### Dataset entries
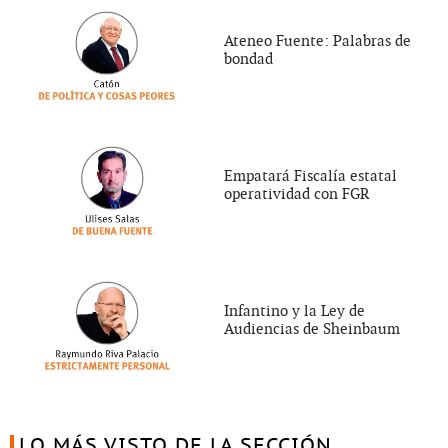
Ateneo Fuente: Palabras de
bondad
Empatará Fiscalía estatal
operatividad con FGR
Infantino y la Ley de
Audiencias de Sheinbaum
LO MÁS VISTO DE LA SECCIÓN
######
The result should be a word-for-word restatement of all the data, without images.

** Your solution **
Ateneo Fuente: Palabras de
bondad
Empatará Fiscalía estatal
operatividad con FGR
Infantino y la Ley de
Audiencias de Sheinbaum
LO MÁS VISTO DE LA SECCIÓN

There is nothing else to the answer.